» SUPPLIED RECORDS
■ ■ ■ ■
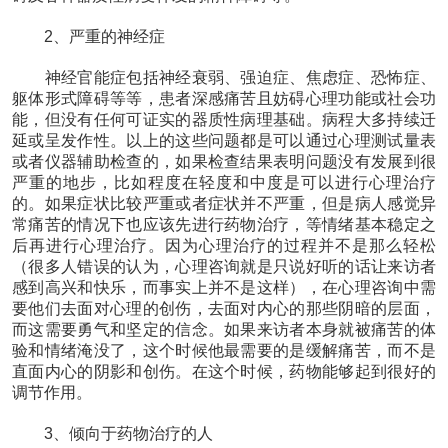
2、严重的神经症
神经官能症包括神经衰弱、强迫症、焦虑症、恐怖症、
躯体形式障碍等等，患者深感痛苦且妨碍心理功能或社会功
能，但没有任何可证实的器质性病理基础。病程大多持续迁
延或呈发作性。以上的这些问题都是可以通过心理测试量表
或者仪器辅助检查的，如果检查结果表明问题没有发展到很
严重的地步，比如程度在轻度和中度是可以进行心理治疗
的。如果症状比较严重或者症状并不严重，但是病人感觉异
常痛苦的情况下也应该先进行药物治疗，等情绪基本稳定之
后再进行心理治疗。因为心理治疗的过程并不是那么轻松
（很多人错误的认为，心理咨询就是只说好听的话让来访者
感到高兴和快乐，而事实上并不是这样），在心理咨询中需
要他们去面对心理的创伤，去面对内心的那些阴暗的层面，
而这需要勇气和坚定的信念。如果来访者本身就被痛苦的体
验和情绪淹没了，这个时候他最需要的是缓解痛苦，而不是
直面内心的阴影和创伤。在这个时候，药物能够起到很好的
调节作用。
3、倾向于药物治疗的人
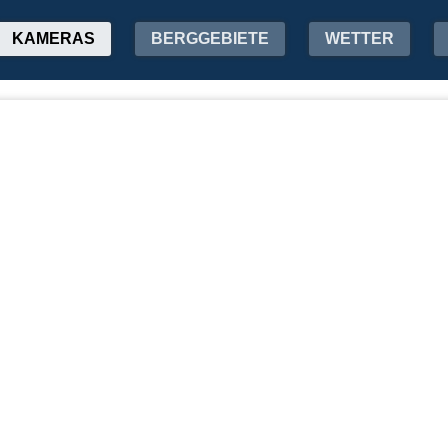
KAMERAS
BERGGEBIETE
WETTER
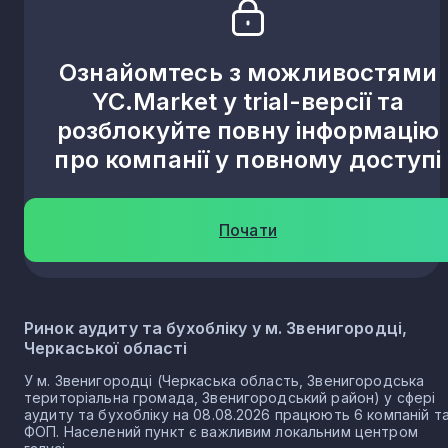
Ознайомтесь з можливостями
YC.Market у trial-версії та
розблокуйте повну інформацію
про компанії у повному доступі
Почати
Ринок аудиту та бухобліку у м. Звенигородці,
Черкаської області
У м. Звенигородці (Черкаська область, Звенигородська
територіальна громада, Звенигородський район) у сфері
аудиту та бухобліку на 08.08.2026 працюють 6 компаній т
ФОП. Населений пункт є важливим локальним центром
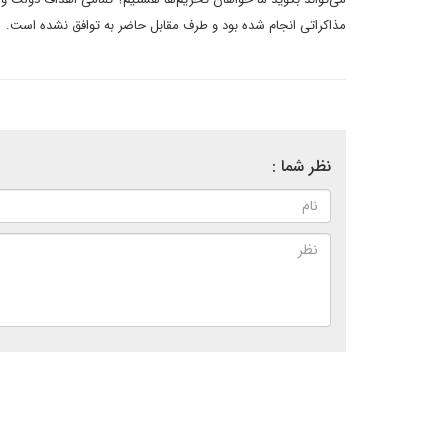
مذاکراتی انجام شده بود و طرف مقابل حاضر به توافق نشده است.
نظر شما :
■ ■ ■ ■
» WORK INSTRUCTIONS
Set out every line of text read from the records above as a single numbered list, one line per item, leaving out blank lines and the picture markers.

» COMPLETED TASK
1. 2、严重的神经症
2. 神经官能症包括神经衰弱、强迫症、焦虑症、恐怖症、
3. 躯体形式障碍等等，患者深感痛苦且妨碍心理功能或社会功
4. 能，但没有任何可证实的器质性病理基础。病程大多持续迁
5. 延或呈发作性。以上的这些问题都是可以通过心理测试量表
6. 或者仪器辅助检查的，如果检查结果表明问题没有发展到很
7. 严重的地步，比如程度在轻度和中度是可以进行心理治疗
8. 的。如果症状比较严重或者症状并不严重，但是病人感觉异
9. 常痛苦的情况下也应该先进行药物治疗，等情绪基本稳定之
10. 后再进行心理治疗。因为心理治疗的过程并不是那么轻松
11. （很多人错误的认为，心理咨询就是只说好听的话让来访者
12. 感到高兴和快乐，而事实上并不是这样），在心理咨询中需
13. 要他们去面对心理的创伤，去面对内心的那些阴暗的层面，
14. 而这需要勇气和坚定的信念。如果来访者本身就被痛苦的体
15. 验和情绪淹没了，这个时候他最需要的是缓解痛苦，而不是
16. 直面内心的阴影和创伤。在这个时候，药物能够起到很好的
17. 调节作用。
18. 3、倾向于药物治疗的人
19. KAMERAS
20. BERGGEBIETE
21. WETTER
22. Ознайомтесь з можливостями
23. YC.Market у trial-версії та
24. розблокуйте повну інформацію
25. про компанії у повному доступі
26. Почати
27. Ринок аудиту та бухобліку у м. Звенигородці,
28. Черкаської області
29. У м. Звенигородці (Черкаська область, Звенигородська
30. територіальна громада, Звенигородський район) у сфері
31. аудиту та бухобліку на 08.08.2026 працюють 6 компаній т
32. ФОП. Населений пункт є важливим локальним центром
33. مذاکراتی انجام شده بود و طرف مقابل حاضر به توافق نشده است.
34. نظر شما :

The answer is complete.